*TASK BRIEF*. Return the stretch of the speaker biographies from "Daniel J. Caron" through "Université de Montréal.", copied word for word.

* Start SOURCE PASSAGE *

Speakers
Patsy Aldana
Born and raised in Guatemala, Patsy Aldana came to Canada in 1971 after attending university in the United States. She is the founder of Groundwood Books, and is currently the President of the International Board on Books for Young People (IBBY), and Canada’s representative to the Inter-American Publishers Group. She was the founding president of the Canadian Coalition for School Libraries and the Organization of Ontario Publishers, president of the Association of Canadian Publishers and on the founding board of the Canadian Children’s Book Centre. She lives in Toronto.
Jeannette Armstrong
An Indigenous author and activist, her published works include literary titles and academic writing on a wide variety of Indigenous issues. Awarded the 2003 EcoTrust Buffett Award for Indigenous Leadership, she is distinguished with Honorary Doctorate’s from U of St. Thomas, U of British Columbia Okanagan and the University of Queens. She holds the Okanagan College Lifetime Fellow award. She is the Executive Director of En’owkin Centre, the cultural research and education facility of the Okanagan Nation as well as being on faculty in Indigenous Studies at UBC Okanagan. She has a PhD from the University of Greifswald, Interdisciplinary in Environmental Ethics and Syilx Indigenous Literatures. She is an Okanagan Syilx culture and language specialist and traditional knowledge keeper. She currently serves on Environment Cahadefs Aboriginal Traditional Knowledge (ATK) sub-committee ofthe Committee On the Status of Endangered Wildlife in Canada (COSEWIC).
Daniel Caron

Daniel J. Caron joined the federal public service in 1982. In 2009 he was appointed Librarian and Archivist of Canada and one year later launched the modernisation initiative in order to ensure the institution would be able to embrace the multiple challenges of the digital environment. This initiative is a call for collaboration, epistemologically grounded institutional policies, and policy driven decisions. In addition to his organizational experience, Dr. Caron is a seasoned author and speaker on public administration and issues related to information and memory both in Canada and abroad. Dr. Caron has also taught at several Canadian universities. He holds a bachelor’s and a master’s degree in economics from the Université Laval, and went on to obtain a doctorate in applied human sciences from the Université de Montréal.

* End SOURCE PASSAGE *
* Start DATASET *

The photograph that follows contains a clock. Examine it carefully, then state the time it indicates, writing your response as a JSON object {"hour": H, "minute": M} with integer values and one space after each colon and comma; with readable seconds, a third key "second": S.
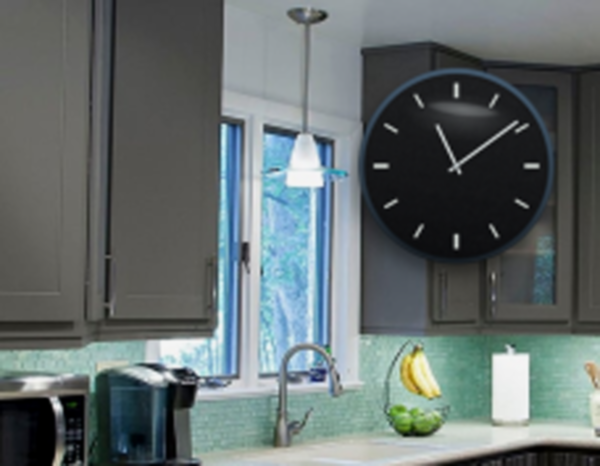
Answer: {"hour": 11, "minute": 9}
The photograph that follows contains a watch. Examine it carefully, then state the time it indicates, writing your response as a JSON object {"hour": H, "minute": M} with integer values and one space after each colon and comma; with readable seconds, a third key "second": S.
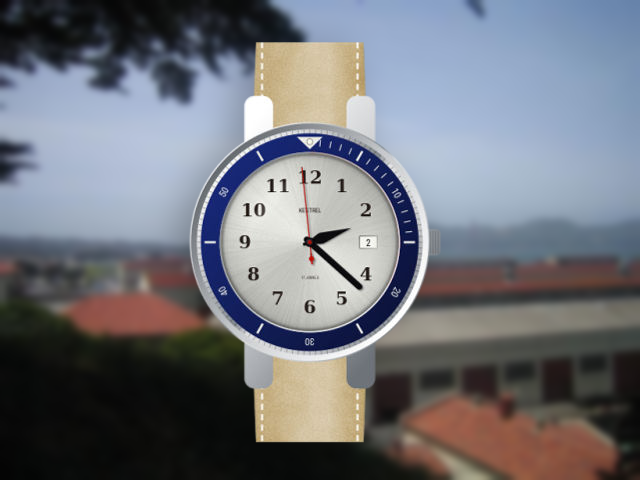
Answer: {"hour": 2, "minute": 21, "second": 59}
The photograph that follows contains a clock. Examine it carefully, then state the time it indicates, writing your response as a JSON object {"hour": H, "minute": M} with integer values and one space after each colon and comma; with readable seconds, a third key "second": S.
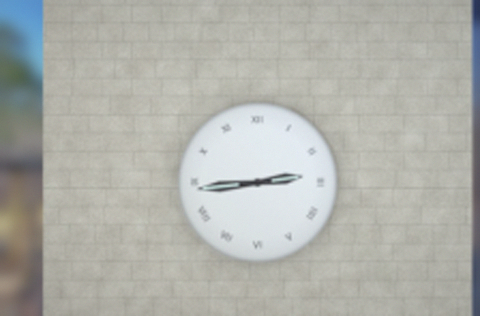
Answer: {"hour": 2, "minute": 44}
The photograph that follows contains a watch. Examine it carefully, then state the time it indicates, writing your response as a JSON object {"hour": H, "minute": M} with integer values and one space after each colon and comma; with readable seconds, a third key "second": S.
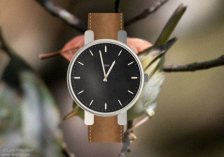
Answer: {"hour": 12, "minute": 58}
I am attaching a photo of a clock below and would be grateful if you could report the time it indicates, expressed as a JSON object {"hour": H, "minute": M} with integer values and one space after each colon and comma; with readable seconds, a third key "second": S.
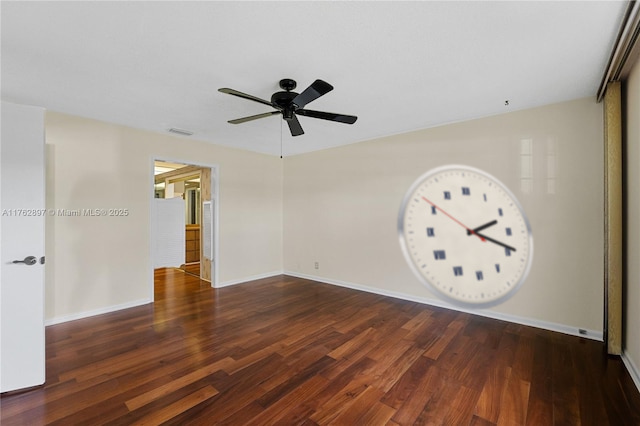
{"hour": 2, "minute": 18, "second": 51}
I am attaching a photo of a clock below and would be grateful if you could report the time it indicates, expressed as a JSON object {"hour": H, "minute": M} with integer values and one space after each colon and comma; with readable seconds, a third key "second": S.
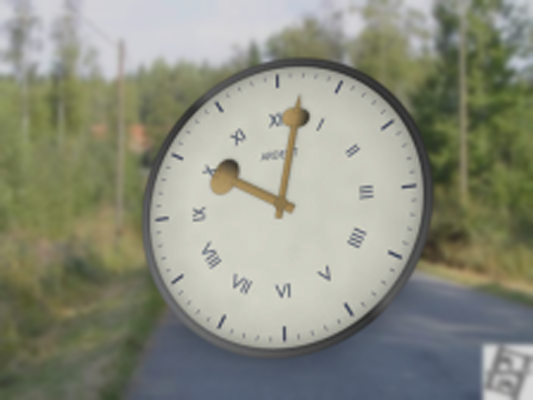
{"hour": 10, "minute": 2}
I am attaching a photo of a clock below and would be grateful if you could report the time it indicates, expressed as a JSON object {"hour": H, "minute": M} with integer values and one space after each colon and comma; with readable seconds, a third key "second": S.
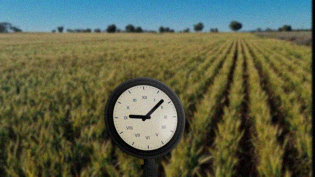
{"hour": 9, "minute": 8}
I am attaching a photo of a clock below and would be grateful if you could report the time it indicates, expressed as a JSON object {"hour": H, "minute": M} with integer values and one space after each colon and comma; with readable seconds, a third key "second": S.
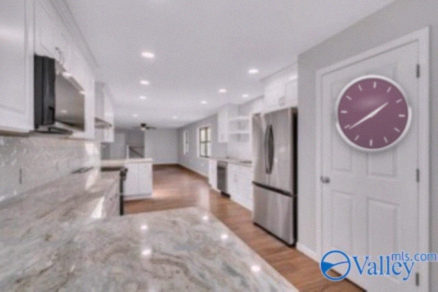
{"hour": 1, "minute": 39}
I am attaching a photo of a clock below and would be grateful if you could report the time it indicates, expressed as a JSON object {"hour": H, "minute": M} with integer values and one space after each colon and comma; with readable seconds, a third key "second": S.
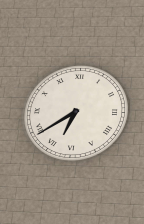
{"hour": 6, "minute": 39}
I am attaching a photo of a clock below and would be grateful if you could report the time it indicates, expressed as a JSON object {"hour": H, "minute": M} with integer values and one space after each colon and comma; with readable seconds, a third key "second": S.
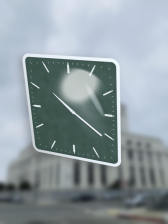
{"hour": 10, "minute": 21}
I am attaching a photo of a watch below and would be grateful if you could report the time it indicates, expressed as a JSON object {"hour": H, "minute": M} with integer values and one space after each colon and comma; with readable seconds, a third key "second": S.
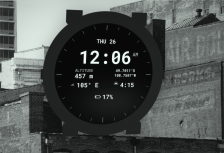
{"hour": 12, "minute": 6}
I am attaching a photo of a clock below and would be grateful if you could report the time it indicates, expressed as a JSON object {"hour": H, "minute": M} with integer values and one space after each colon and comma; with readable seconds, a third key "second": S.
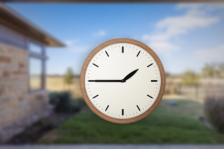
{"hour": 1, "minute": 45}
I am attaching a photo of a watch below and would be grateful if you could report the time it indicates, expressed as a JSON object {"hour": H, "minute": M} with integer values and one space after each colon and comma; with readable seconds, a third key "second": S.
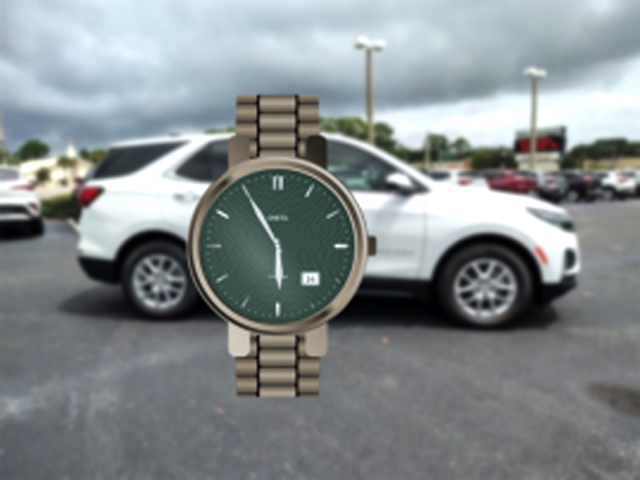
{"hour": 5, "minute": 55}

* End DATASET *

*SOLUTION*.
Daniel J. Caron joined the federal public service in 1982. In 2009 he was appointed Librarian and Archivist of Canada and one year later launched the modernisation initiative in order to ensure the institution would be able to embrace the multiple challenges of the digital environment. This initiative is a call for collaboration, epistemologically grounded institutional policies, and policy driven decisions. In addition to his organizational experience, Dr. Caron is a seasoned author and speaker on public administration and issues related to information and memory both in Canada and abroad. Dr. Caron has also taught at several Canadian universities. He holds a bachelor’s and a master’s degree in economics from the Université Laval, and went on to obtain a doctorate in applied human sciences from the Université de Montréal.